Book Summary: The Upright Thinkers
Author: Leonard Mlodinow
Substory: Origin Of Human Species: How It All Started?
To understand the roots of science, we must look back to the roots of the human species itself. We humans are uniquely endowed with both the capacity and the desire to understand ourselves and our world. That is the greatest of the gifts that set us apart from other animals, and it is why it is we who study mice and guinea pigs and not they who study us. The urge to know, to ponder, and to create, exercised through thousands of millennia, has provided us with the tools to survive, to build for ourselves a unique ecological niche. Using the power of our intellect rather than our physique, we have shaped our environment to our needs, rather than allowing our environment to shape—or defeat—us. Over millions of years, the force and creativity of our minds have triumphed over the obstacles that challenged the strength and agility of our bodies.

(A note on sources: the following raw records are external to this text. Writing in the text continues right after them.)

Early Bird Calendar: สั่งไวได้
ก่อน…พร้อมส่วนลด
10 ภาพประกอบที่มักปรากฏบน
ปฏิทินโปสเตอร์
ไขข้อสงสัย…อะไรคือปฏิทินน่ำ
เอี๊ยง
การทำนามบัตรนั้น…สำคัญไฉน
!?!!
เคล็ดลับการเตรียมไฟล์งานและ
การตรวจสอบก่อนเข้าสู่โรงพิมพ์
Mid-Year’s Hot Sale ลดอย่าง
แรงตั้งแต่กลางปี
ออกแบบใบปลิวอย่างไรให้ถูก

When he was young, my son Nicolai used to like to capture small lizards to keep as pets—something you can do when you live in Southern California. We noticed that when we approached the animals, they would first freeze, and then, as we reached down for them, they would flee. We eventually figured out that if we brought along a large box, we could invert it over a lizard before it scurried off, then slide a piece of cardboard under it to complete the capture. Personally, if I’m walking down a dark, deserted street and see anything suspicious going on, I don’t freeze; I immediately cross to the other side. So it’s pretty safe to assume that if I were approached by two giant predators heading toward me, staring eagerly and carrying a gargantuan box, I’d assume the worst and instantly race away. Lizards, though, don’t question their situation. They act purely by instinct. That instinct no doubt served them well over the many millions of years that preceded Nicolai and the box, but it failed them here.
We humans may not be the ultimate in physical specimens, but we do have the ability to supplement instinct with reason and—most important for our purposes—to ask questions about our environment. Those are the prerequisites of scientific thought, and they are crucial characteristics of our species. And so that is where our adventure begins: with the development of the human brain, with its unique gifts.

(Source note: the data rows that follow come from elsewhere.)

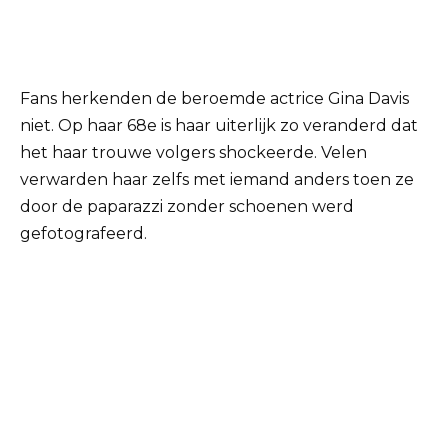
Fans herkenden de beroemde actrice Gina Davis
niet. Op haar 68e is haar uiterlijk zo veranderd dat
het haar trouwe volgers shockeerde. Velen
verwarden haar zelfs met iemand anders toen ze
door de paparazzi zonder schoenen werd
gefotografeerd.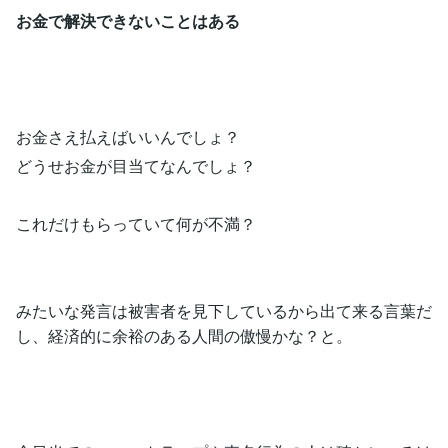
お金で解決できないことはある
お金さえ払えばいいんでしょ？
どうせお金が目当てなんでしょ？
これだけもらっていて何が不満？
みたいな発言は被害者を見下しているから出て来る言葉だ
し、経済的に余裕のある人間の傲慢かな？と。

We call ourselves the “human” species, but the word “human” actually refers not only to us—Homo sapiens sapiens—but to an entire genus called Homo. This genus includes other species such as Homo habilis and Homo erectus, but those relatives are all long gone. In the single-elimination tournament called evolution, all the other human species proved inadequate. Only we, due to the power of our minds, have met all survival challenges (thus far).
Not too long ago, the man who was then the president of Iran was quoted as saying that Jews descended from monkeys and pigs. It is always heartening when a fundamentalist of any religion professes a belief in evolution, so I hesitate to criticize, but actually Jews—and all other humans, too—are descended not from monkeys and pigs, but from apes and rats, or at least ratlike creatures. Called Protungulatum donnae in the scientific literature, our great-great-great-and-so-on-grandmother—the progenitor of our ancestral primates, and of all mammals like us—seems to have been a cute, furry-tailed species whose members weighed in at no more than half a pound.
Artist’s conception of Protungulatum
Scientists believe that these tiny animals first scurried across their habitat around sixty-six million years ago, soon after a six-mile-wide asteroid slammed into the earth. That catastrophic collision threw enough debris into the atmosphere to choke off the sun’s rays for an extended period of time—and generated enough greenhouse gases to send temperatures soaring once the dust had settled. The double whammy of darkness followed by heat killed off about 75 percent of all plant and animal species, but for us it was fortunate: it created an ecological niche in which animals that give birth to live young could survive and thrive without being gobbled up by ravenous dinosaurs and other predators. Over the subsequent tens of millions of years, as species after species emerged and then faded into extinction, one branch of the Protungulatum family tree evolved into our ape and monkey ancestors, and then it branched further, producing our closest living relatives, the chimpanzees and bonobos (pygmy chimpanzees) and, finally, you, the reader of this book, and your fellow humans.